Around 2010, drug traffickers began to market heroin, an opioid made from morphine, in small cities with a growing population of residents addicted to prescription opioids. Early efforts to limit opioid prescriptions and reduce the illegal sales of narcotics prompted many opioid-addicted individuals to shift to heroin, which is cheaper than prescription opioids.
Four years later, in 2014, there was a rise in addiction and fatal overdoses involving synthetic opioids such as fentanyl, a cheaper, more deadly alternative to opium-derived narcotics. Many with opioid-use disorder were unaware that the narcotics they used were laced with fentanyl or other synthetic options, the report says. Homeless people and those leaving prison experienced particularly large increases in overdose deaths, the report says. The problem has now spread into all corners of the two countries.
Recommendations
The commission’s recommendations include improving or changing regulations, building enduring medical care systems for those with substance-abuse disorders, minimizing adverse effects of the criminal justice system, and preventing the North American crisis from spreading globally. Among specific reforms recommended for both nations:
- • Eliminate the marketing of controlled substances to prescribers and curtail pharmaceutical companies’ marketing of these drugs to consumers. Stop allowing the industry to claim tax deductions on the tens of billions it spends on marketing medications.

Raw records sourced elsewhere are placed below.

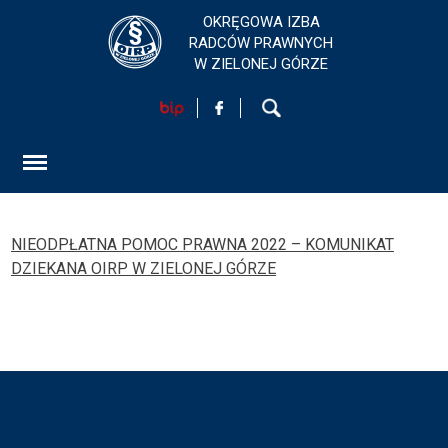
OKRĘGOWA IZBA
RADCÓW PRAWNYCH
W ZIELONEJ GÓRZE
HOME
AKTUALNOŚCI
FORMULARZ
SZKOLENIA
NIEODPŁATNA POMOC PRAWNA 2022 – KOMUNIKAT
DZIEKANA OIRP W ZIELONEJ GÓRZE
KONTAKT
EGZAMINY PRAWNICZE
O IZBIE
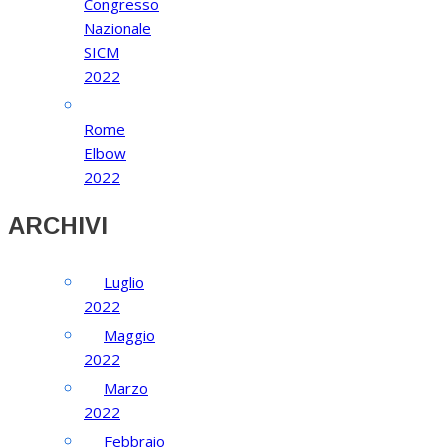
Congresso
Nazionale
SICM
2022
Rome
Elbow
2022
ARCHIVI
Luglio
2022
Maggio
2022
Marzo
2022
Febbraio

- • After approval of a drug by the FDA, make the government responsible for continued follow-up research on safety and for educating physicians about risk reduction. These responsibilities are currently taken on by industry.
- • Medical education about managing addiction — and about the risks of prescribing addictive medication — should be required before any health professional is granted a license to prescribe controlled substances.
- • End incarceration for illicit possession of opioids or drug-use equipment intended for personal use, including for pregnant women. Incarceration of people who have opioid addictions raises the risk that they will die of overdoses.
Although the present crisis is concentrated in Canada and the U.S., similar crises could emerge in any nation if regulations fail to prevent pharmaceutical companies from employing aggressive marketing strategies overseas, the report says. Investigative journalists have reported that this is already happening.
Because the opioid crisis has been long in the making, fixing it is far from simple, Humphreys said.
“It took more than a generation of mistakes to create the North American opioid crisis,” the report says. “It may take a generation of wiser policies to resolve it.”